* [EXTRACTED INFORMATION]

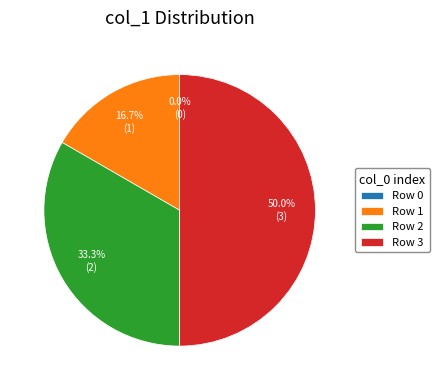

To the nearest percent, what percentage of the pie is Row 1?

17%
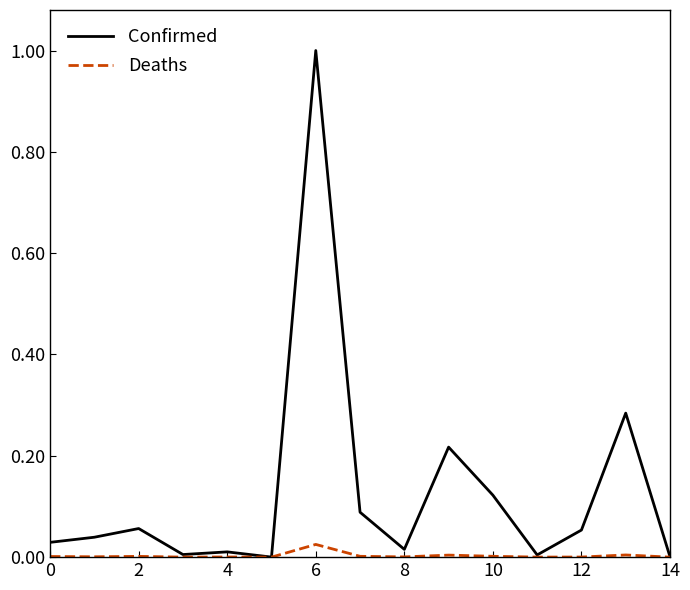

What is the maximum value shown in the chart?

1.0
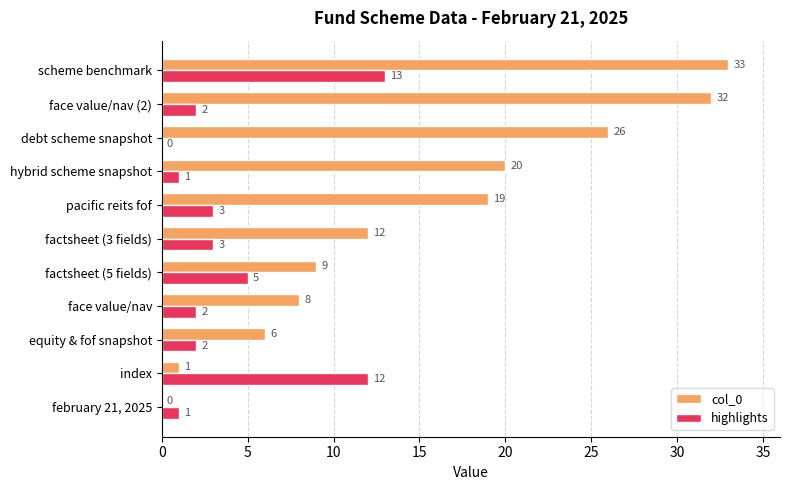

Which series has the largest range (max minus min)?

col_0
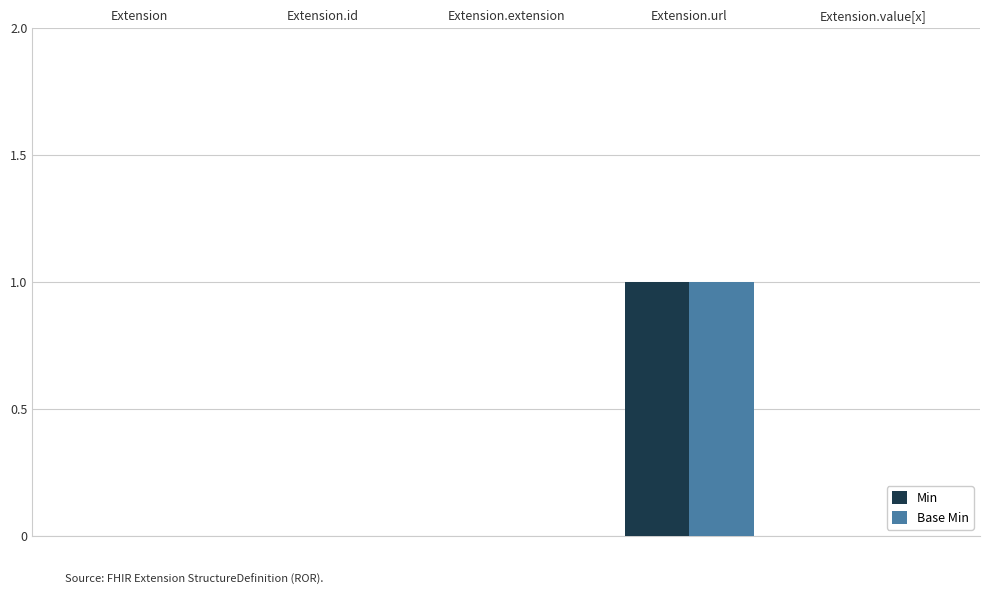

Is the value of Base Min at Extension.url greater than the value of Min at Extension.id?

Yes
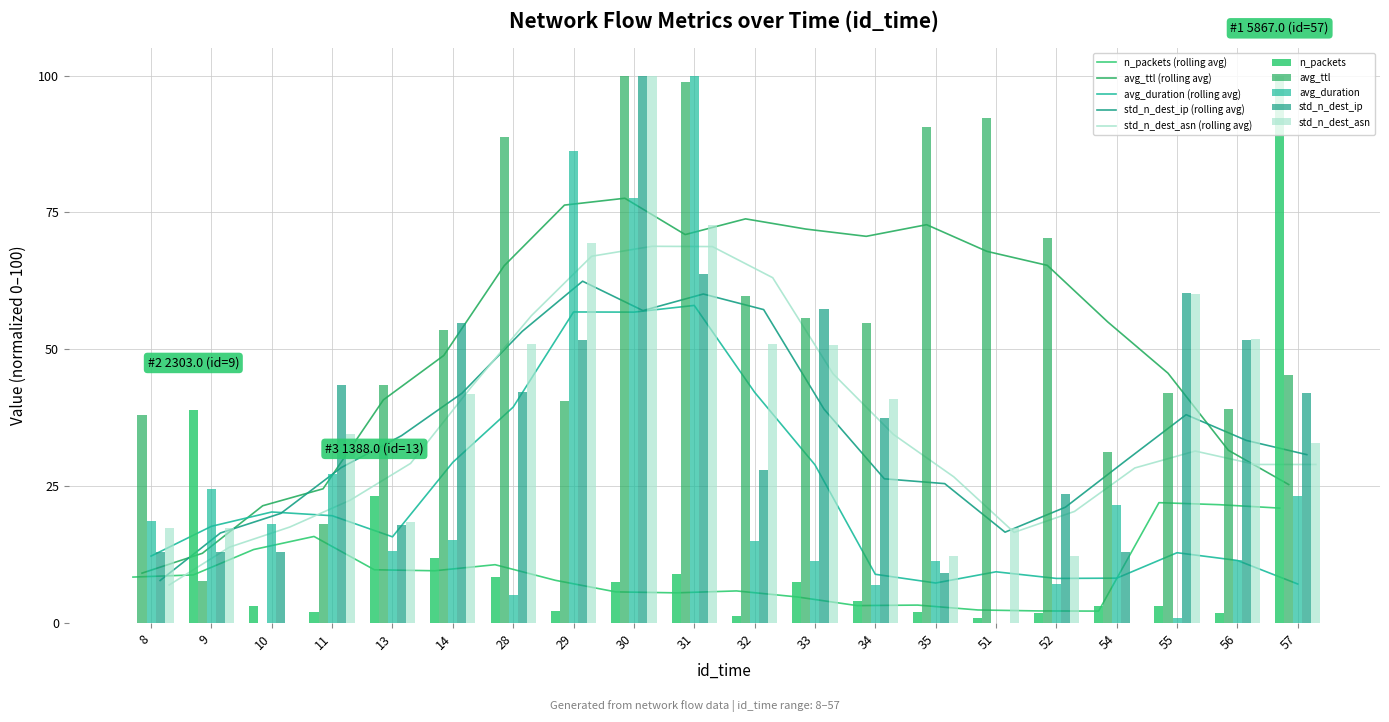

At how many categories does at least one series exceed 29?

19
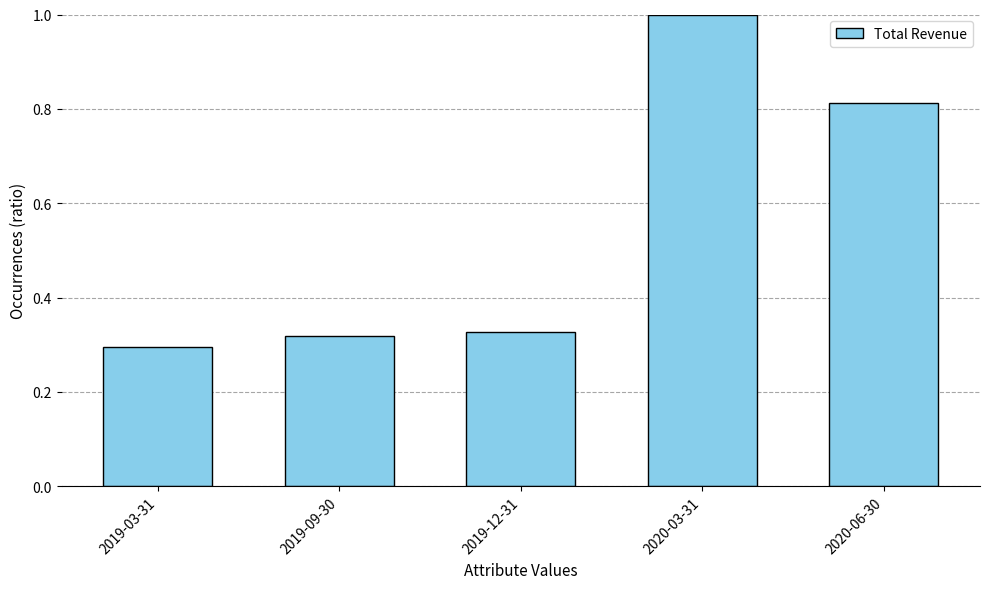

Where is the data nearest to the value 0?

2019-03-31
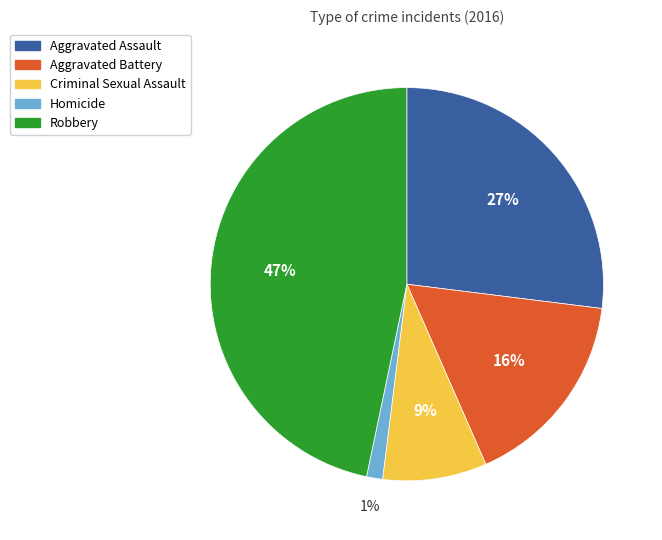

Is there a majority slice in this chart?

No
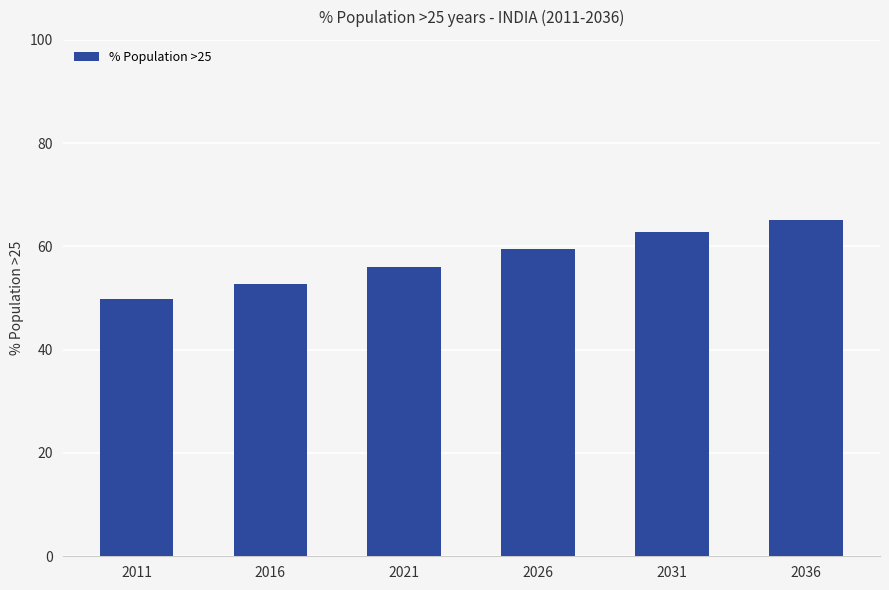

List the labels in order of value, largest first.

2036, 2031, 2026, 2021, 2016, 2011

* [WORK ITEM]
Copy all the text of the material above word for word, leaving out the pictures.

* [SOLUTION BELOW]
To the nearest percent, what percentage of the pie is Row 1?

17%

What is the maximum value shown in the chart?

1.0

Which series has the largest range (max minus min)?

col_0

Is the value of Base Min at Extension.url greater than the value of Min at Extension.id?

Yes

At how many categories does at least one series exceed 29?

19

Where is the data nearest to the value 0?

2019-03-31

Is there a majority slice in this chart?

No

List the labels in order of value, largest first.

2036, 2031, 2026, 2021, 2016, 2011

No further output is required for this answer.